We hear all the time that God is in control and His plan for each of us is perfect. I knew that with my head, but now I know it with my whole being. I have personally witnessed God moving for me—before me, behind me, and between me—just as He has always promised He would.
These unchanging promises of God are highlighted throughout the Bible, but especially in Exodus 13–14. In these chapters, we see that hardhearted Pharaoh nearly had to be plagued to death before he would allow Moses to lead the Israelites out of Egypt to worship God in the wilderness. As the Israelites traveled through the wilderness, “the Lord went ahead of them in a pillar of cloud to guide them on their way and by night in a pillar of fire to give them light, so that they could travel by day or night” (Exodus 13:21 NIV).

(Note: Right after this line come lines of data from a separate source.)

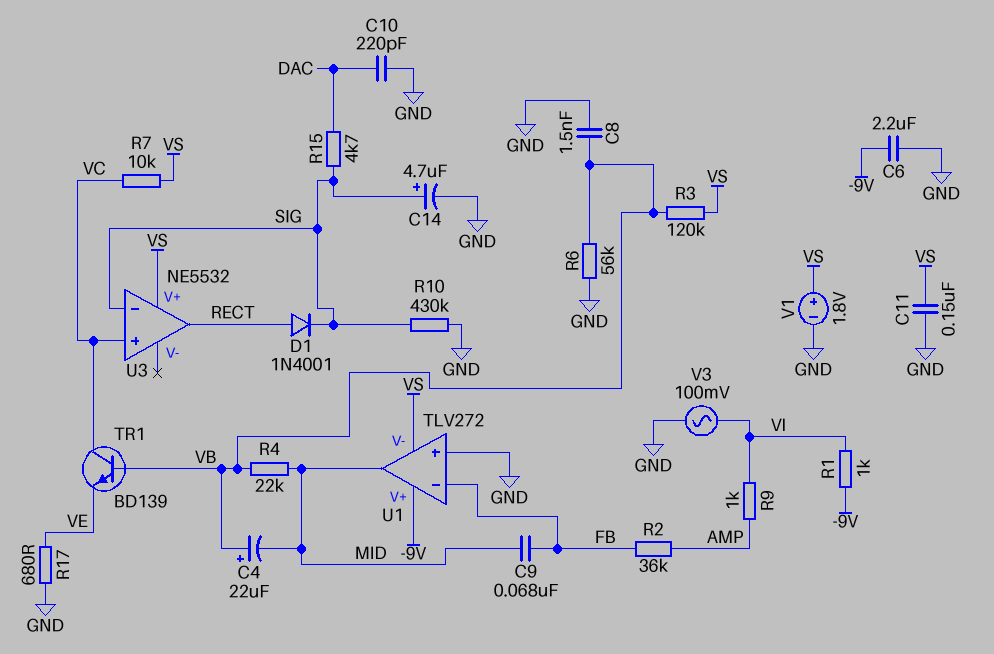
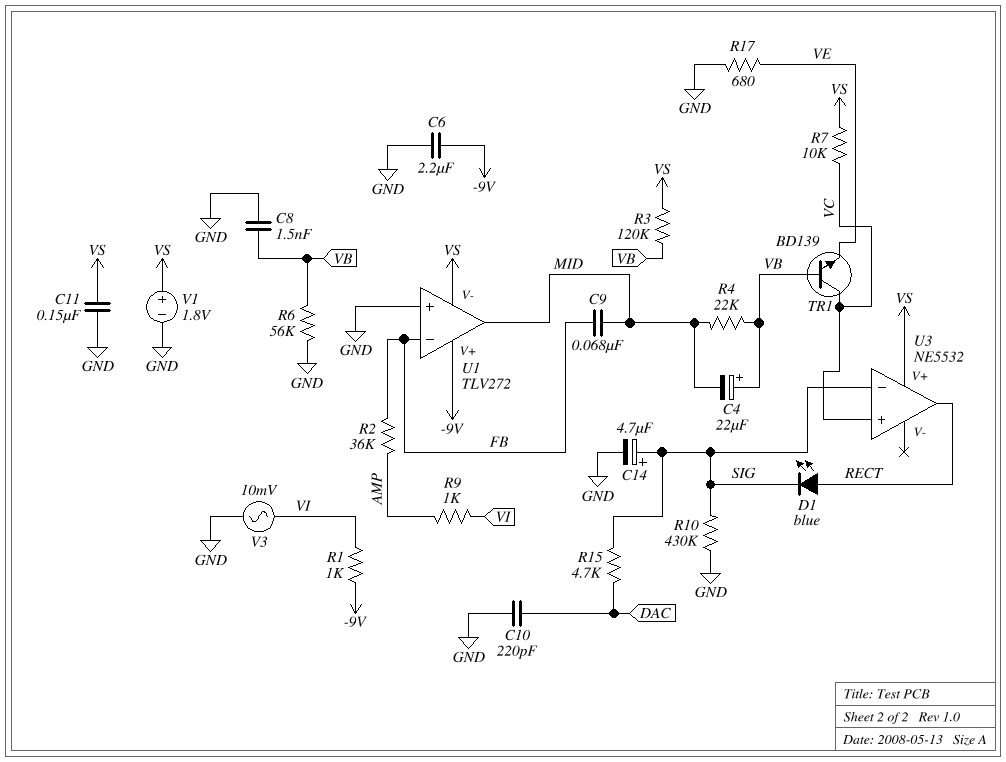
D1: diode 1N4001 (A RECT, K SIG) -> LED blue (A RECT, K SIG)
V3: AC 100mV (GND, VI) -> AC 10mV (GND, VI)

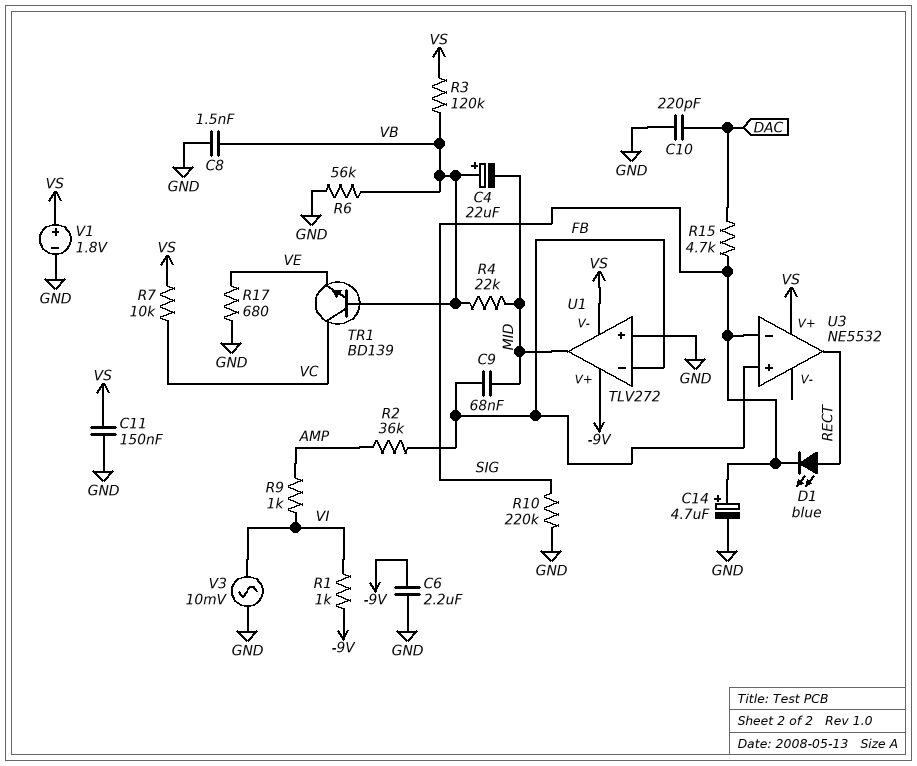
R10: 430k (GND, SIG) -> 220k (GND, SIG)
U3 pin in+: VC -> FB

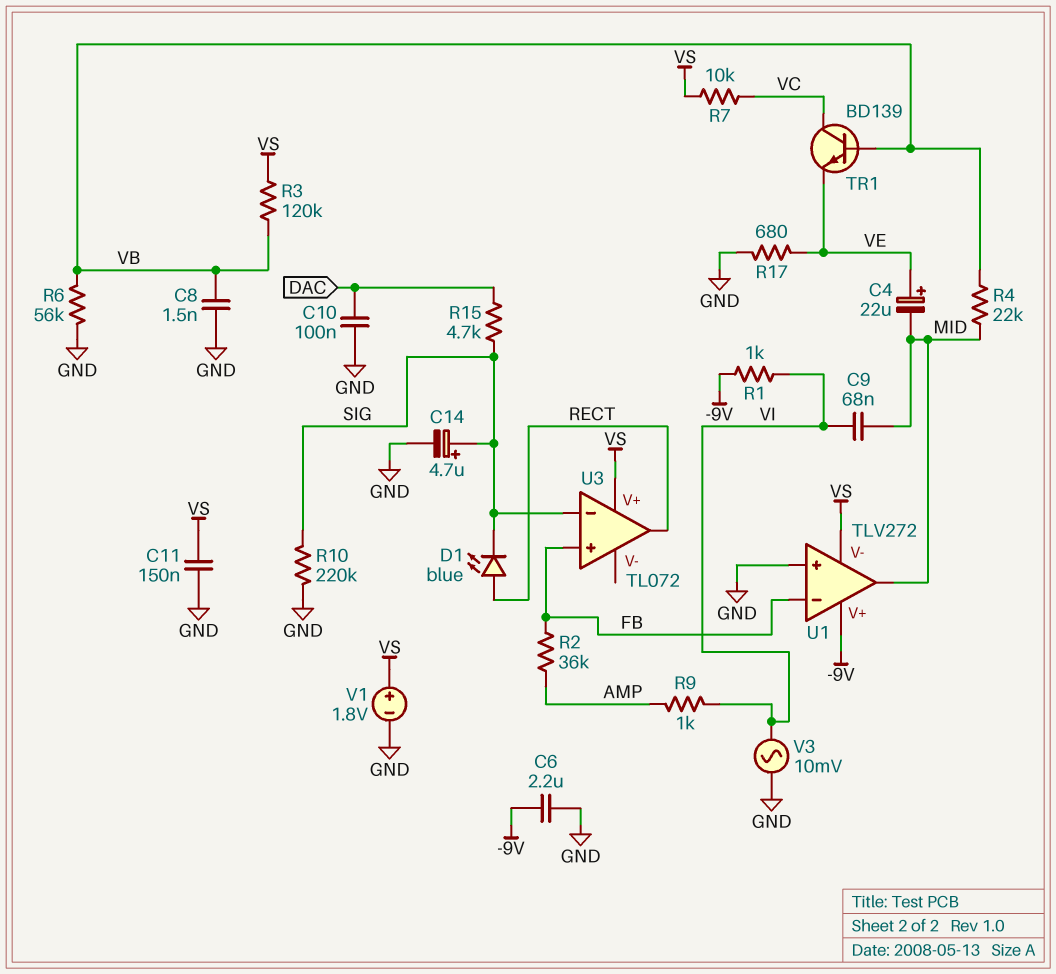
C4: 22uF (plus VB, minus MID) -> 22uF (plus VE, minus MID)
C9: 68nF (FB, MID) -> 68nF (MID, VI)
C10: 220pF (DAC, GND) -> 100nF (DAC, GND)
U3: NE5532 -> TL072

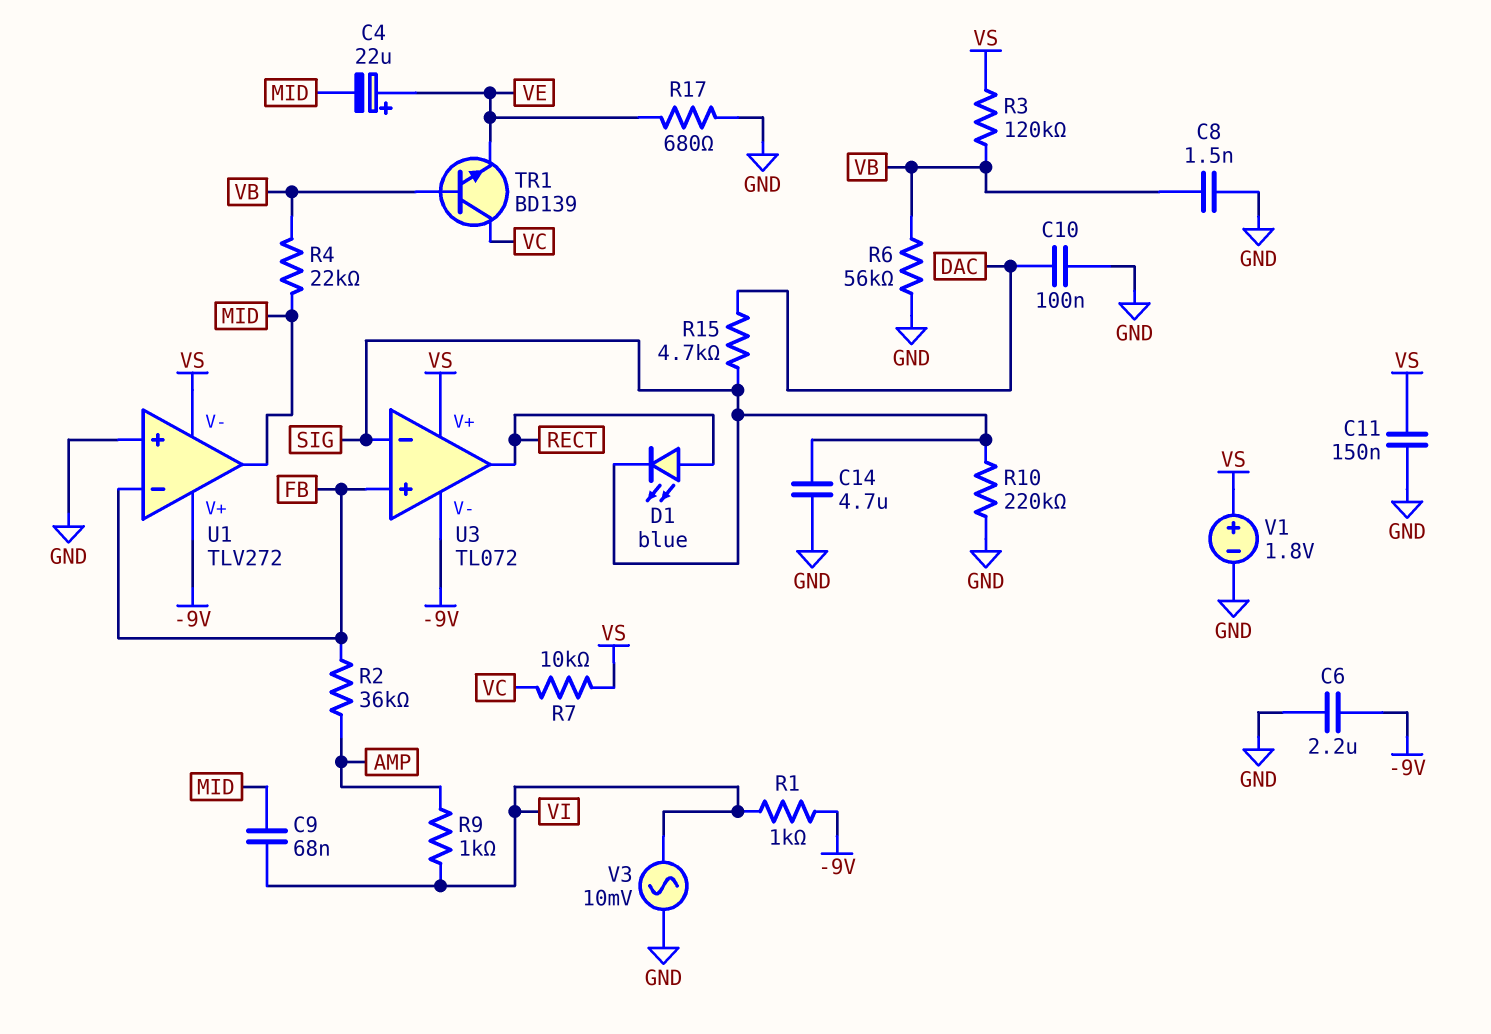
C14: 4.7uF (plus SIG, minus GND) -> 4.7uF (GND, SIG)
U3 pin V-: none -> -9V

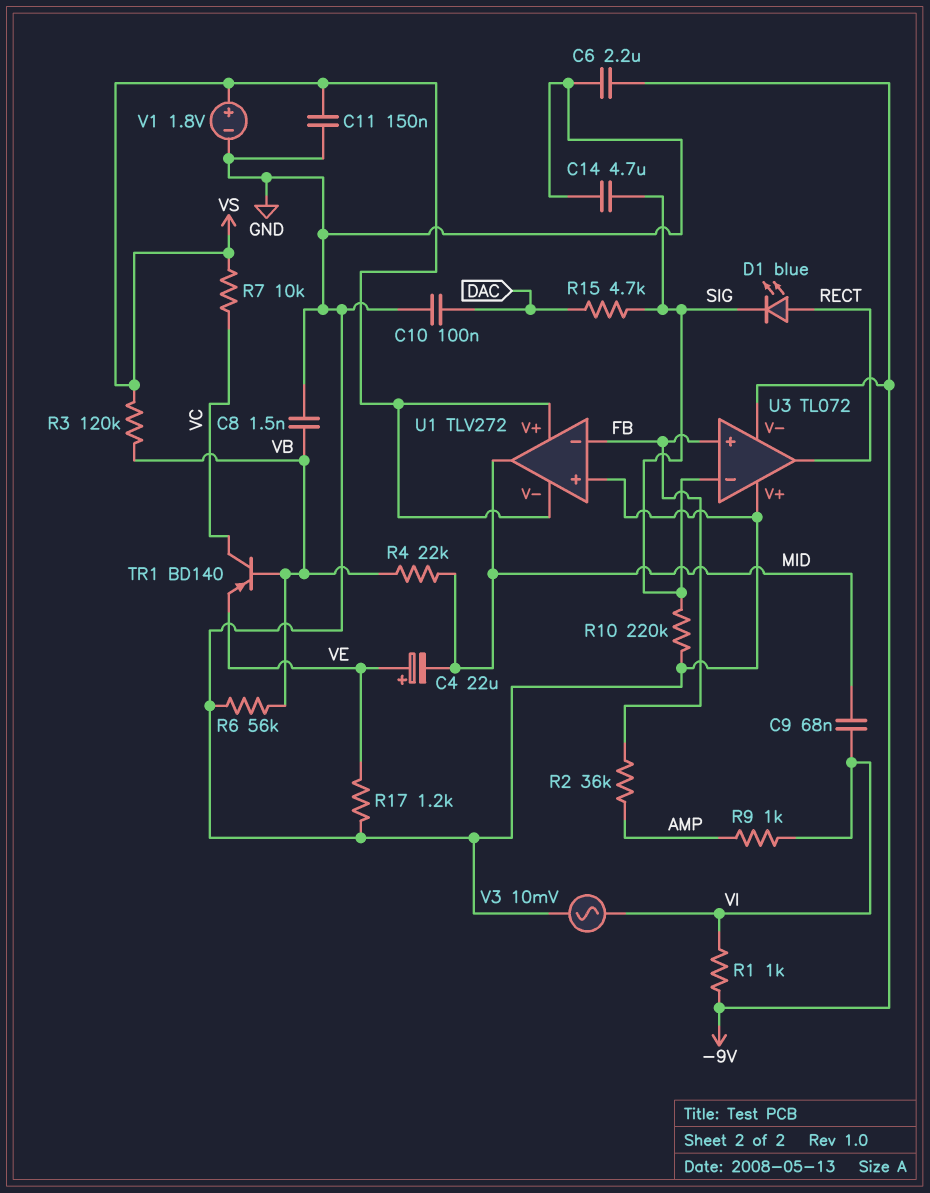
R17: 680 (GND, VE) -> 1.2k (GND, VE)
TR1: NPN BD139 (B VB, C VC, E VE) -> PNP BD140 (B VB, C VC, E VE)
U1 pin V+: -9V -> VS
U3 pin V+: VS -> GND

Later in Exodus 14, Pharaoh changed his mind and pursued the Israelites through the wilderness. At the sight of Pharaoh and his chariots closing in on them, the terrified people asked Moses: “Why did God lead us out of slavery only to be chased down to the sea?”
Listen to how God instructed Moses to respond. He answered the people, “Do not be afraid. Stand firm and you will see the deliverance the Lord will bring you today. The Egyptians you see today you will never see again. The Lord will fight for you; you need only to be still” (Exodus 14:13–14).
The Lord then commanded Moses to put his staff in the water, and God split the Red Sea so His people could pass through on dry ground. After they had crossed over, the water came crashing down on the Egyptian army, and they drowned.
But notice the lineup change right before the waters parted. “Then the angel of God, who had been traveling in front of Israel’s army, withdrew and went behind them. The pillar of cloud also moved from in front and stood behind them, coming between the armies of Egypt and Israel. Throughout the night the cloud brought darkness to the one side and light to the other side; so neither went near the other all night long” (Exodus 14:19–20).
The frontal force that had led the Israelites out of Egypt and away from the enemy was the same protection that moved behind them to stand between them and the enemy. I have often missed this truth.
Sometimes, like the Israelites, I wonder, “God, where are You leading me?” But this story and mine remind me that God is ever faithful. He goes before me and behind me, always standing between my enemy and me. And between me and unfulfilled dreams.
God is before, behind, and between you and whatever you are facing too. He is fighting your battles, so just be still and don’t be afraid. He knows what He is doing, and His timing is always perfect. Trust Him. If He has placed a dream in you, He will bring it to completion (Philippians 1:6).